I had an experience today and I feel somehow that others might be able to relate..on a number of levels.
So my oven died a month ago, just the baking element on the bottom with the burners still working but there has been no baking in this house for a while now (not that my kids are crying over that, my cookies are usually burnt and they call my bread "mom's lead bread") however that is not the point. The point is that because I rent, it should be my landlord's responsibility to get me a new oven, right?? His response: "No, I don't think so, I would rather you just bought your own". Hmmm.
There are lots of reasons that I decided to just take care of business myself . I could have fought this for sure, contacted the landlord tenant association, read up on the act, learned my legal rights and confronted him with it but I have chosen not to ...for lots of reasons but the most being that my 13 year old son has finally found happiness working on the farm alongside this same landlord and there is no way that I am about to jeopardize that.
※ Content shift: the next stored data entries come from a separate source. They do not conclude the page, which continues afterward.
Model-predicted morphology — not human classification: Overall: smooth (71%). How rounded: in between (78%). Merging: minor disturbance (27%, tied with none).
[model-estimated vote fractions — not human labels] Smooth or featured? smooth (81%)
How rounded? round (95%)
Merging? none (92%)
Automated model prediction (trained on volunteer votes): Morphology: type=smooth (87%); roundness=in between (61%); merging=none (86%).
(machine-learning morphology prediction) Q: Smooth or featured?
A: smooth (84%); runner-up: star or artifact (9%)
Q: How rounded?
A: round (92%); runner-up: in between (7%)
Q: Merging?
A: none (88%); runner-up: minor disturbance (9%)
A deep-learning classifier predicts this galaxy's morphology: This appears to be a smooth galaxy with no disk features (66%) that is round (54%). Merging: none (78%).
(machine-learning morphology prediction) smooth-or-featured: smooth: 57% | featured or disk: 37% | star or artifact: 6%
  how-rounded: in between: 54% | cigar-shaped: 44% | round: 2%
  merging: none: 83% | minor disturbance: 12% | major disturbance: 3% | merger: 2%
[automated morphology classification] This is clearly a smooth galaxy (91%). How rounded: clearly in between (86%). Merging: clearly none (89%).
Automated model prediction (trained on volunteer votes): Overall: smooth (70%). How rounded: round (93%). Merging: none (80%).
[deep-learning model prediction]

It was Kijiji time.
I found an oven listed for $120.00 , offered $100.00 and it was accepted- my friend Laura was so proud of me (she sent me a text with "Woot! Woot!").This morning I set off with my son and eight year old daughter in tow and went to pick it up.
The house was in a lovely neighbourhood in Waterdown , the kind with big green lawns and lots of potted mums on the steps ( I thought of my own home with two dead mums in pots that had blown over last week and I haven't picked them up yet). I pulled up to the house and there was a shiny Acura SUV in the driveway, I parked on the street. The gentlemen of the home came out to meet us and it was at this moment that my son chose to open his door - a gust of wind blew and out flew old McDonalds bags and napkins, all across the lovely green grass. I got out, shook his hand and introduced myself and by this time my son, having chased the McDonalds bags, opened the back and all the old Wendy's bags under the floor of the hatch flew out as well. Aagh!
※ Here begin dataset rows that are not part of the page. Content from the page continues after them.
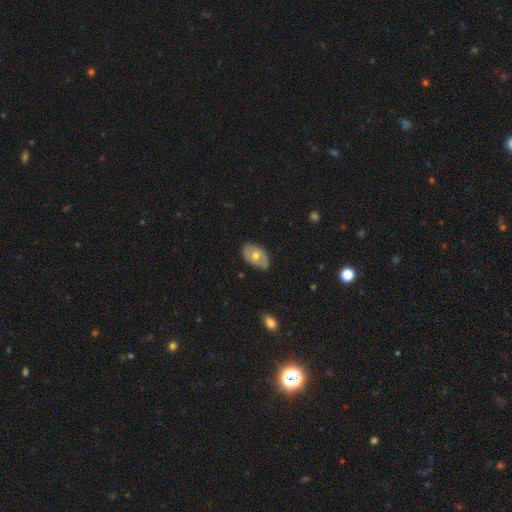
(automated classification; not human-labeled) The model was most divided on "smooth or featured": smooth: 49%, featured or disk: 44%, star or artifact: 7%. More confident: merging — none (73%).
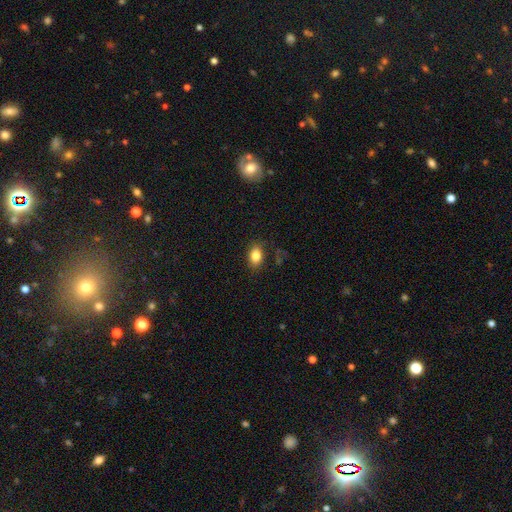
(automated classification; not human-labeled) This is clearly a smooth galaxy (84%). How rounded: likely in between (78%). Merging: clearly none (83%).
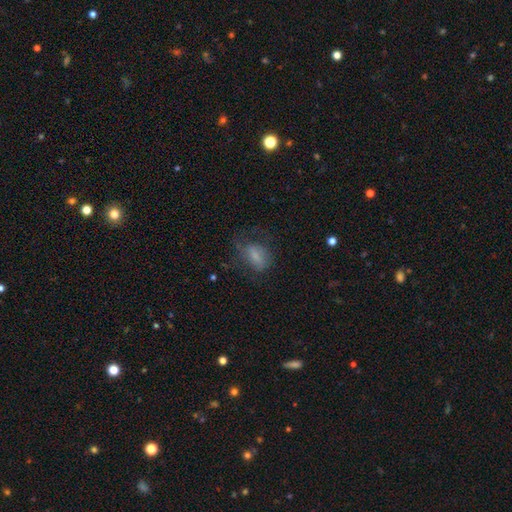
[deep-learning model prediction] The model was most divided on "merging": none: 45%, major disturbance: 29%, minor disturbance: 24%, merger: 2%. More confident: how rounded — in between (78%); smooth or featured — smooth (60%).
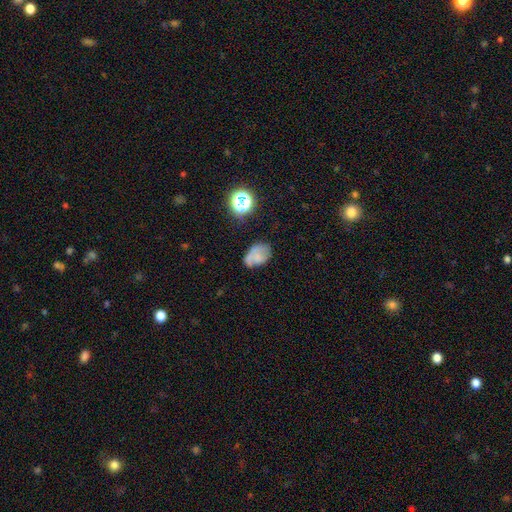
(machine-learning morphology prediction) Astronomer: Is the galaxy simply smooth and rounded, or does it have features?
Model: smooth — 56%.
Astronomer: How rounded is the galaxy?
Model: in between — 80%.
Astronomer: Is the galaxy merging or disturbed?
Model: none — 46% (runner-up: minor disturbance, 32%).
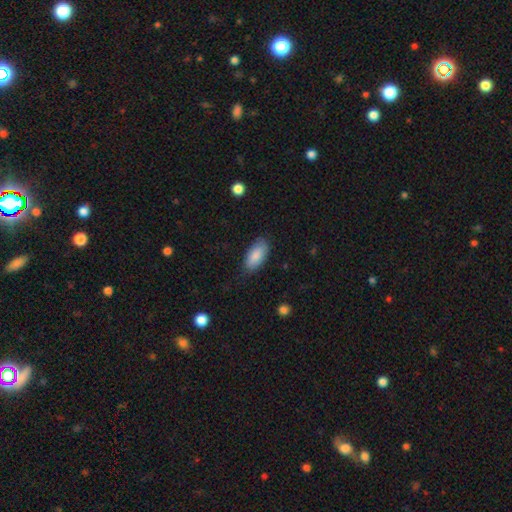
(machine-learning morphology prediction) smooth 86%, featured or disk 8%, star or artifact 6%. Down the decision tree: how rounded — in between (91%); merging — none (76%).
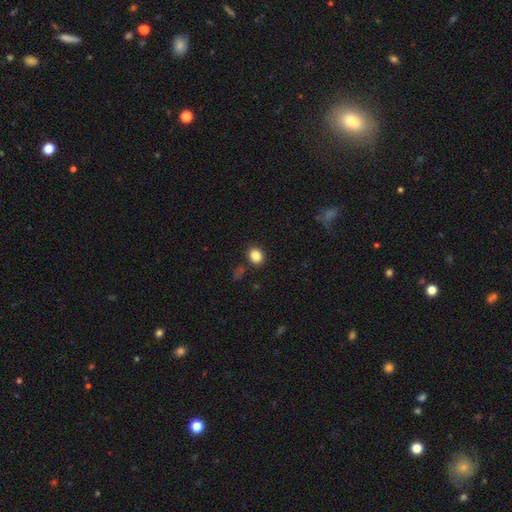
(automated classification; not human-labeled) smooth 85%, star or artifact 10%, featured or disk 5%. Down the decision tree: how rounded — round (54%); merging — none (87%).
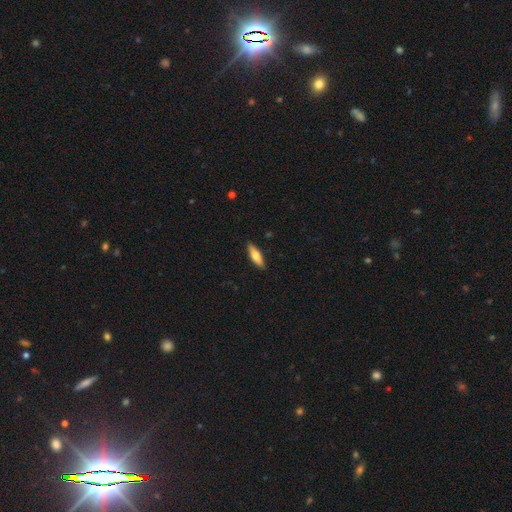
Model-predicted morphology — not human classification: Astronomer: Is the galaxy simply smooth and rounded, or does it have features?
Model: smooth — 69%.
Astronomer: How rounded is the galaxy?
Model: cigar-shaped — 54% (runner-up: in between, 44%).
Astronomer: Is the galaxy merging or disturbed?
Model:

The oven was sitting in the garage and to my relief it fitted into my vehicle however I then realized that I had made a grave miscalculation. In my rush to get out the door on time I had failed to take into consideration that I would have to put the seats flat to get the oven in which would mean that one of my children would not have a seat. The gentleman and his wife were clearly doing the mental math as well as they looked at the three of us and then at the two seats left. In the words of my friend Andrea .."Awesome sauce".
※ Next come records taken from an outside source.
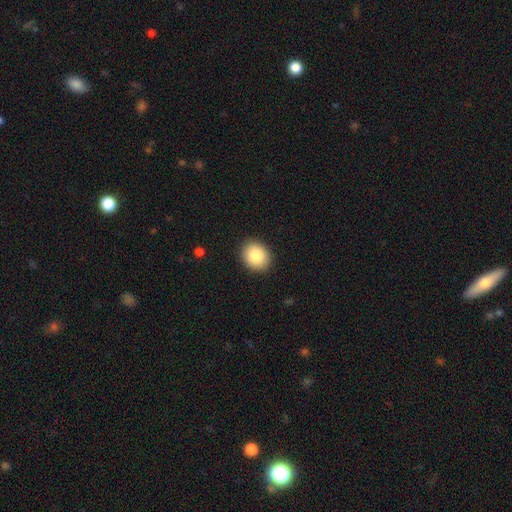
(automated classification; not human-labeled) A smooth galaxy with no disk features (87%) that is round (59%). Merging: none (90%).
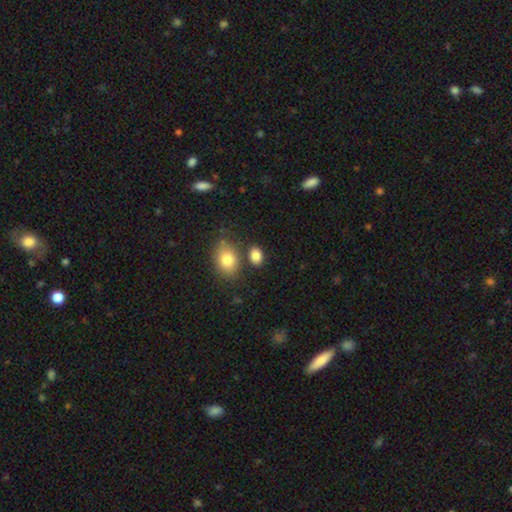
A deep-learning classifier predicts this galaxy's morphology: smooth-or-featured: smooth: 85% | star or artifact: 9% | featured or disk: 6%
  how-rounded: in between: 76% | round: 22% | cigar-shaped: 1%
  merging: none: 71% | merger: 13% | minor disturbance: 12% | major disturbance: 4%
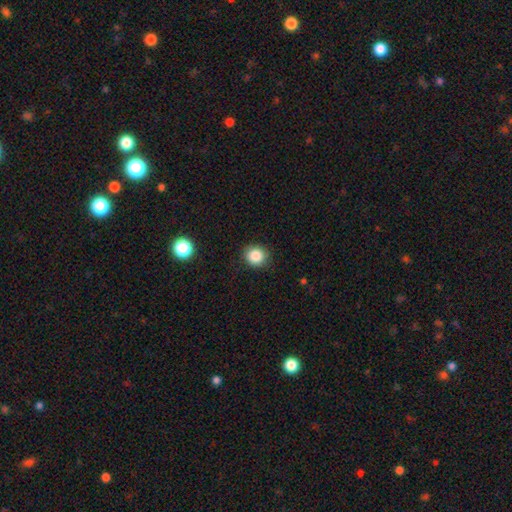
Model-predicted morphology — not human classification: Smooth or featured? Predicted: smooth (p=0.86). How rounded? Predicted: round (p=0.85). Merging? Predicted: none (p=0.89).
This very kind lady and her husband offered to follow me home with my son. I protested of course but didn't have much of a leg to stand on, they were right, it was the only solution.
As I climbed back into my vehicle, crunching over the McDonald's bags, I had a wave of sadness sweep over me and I had a minute or two where I thought back over all the crappy reasons why I was in this predicament. I enviously looked at the lovely houses, mentally beat myself up for not getting on my kids enough for leaving garbage in the car , felt sorry for myself that I was left to do all this kind of thing on my own without a partner to share the load , to take care of my daughter...the list went on and on. We made it home, I thanked this kind lady profusely as she refused my piddly five dollars to compensate her for gas and she drove off.
Some might end a post like this talking about how rich they are in things other than material wealth, how grateful they are for good health and children and for the fact that they even have a vehicle etc etc. I am all of those things, believe me. I count my blessings every day. I also know that as a parent you are going to accumulate back seat gargbage and I'm fortunate to be even able to buy food...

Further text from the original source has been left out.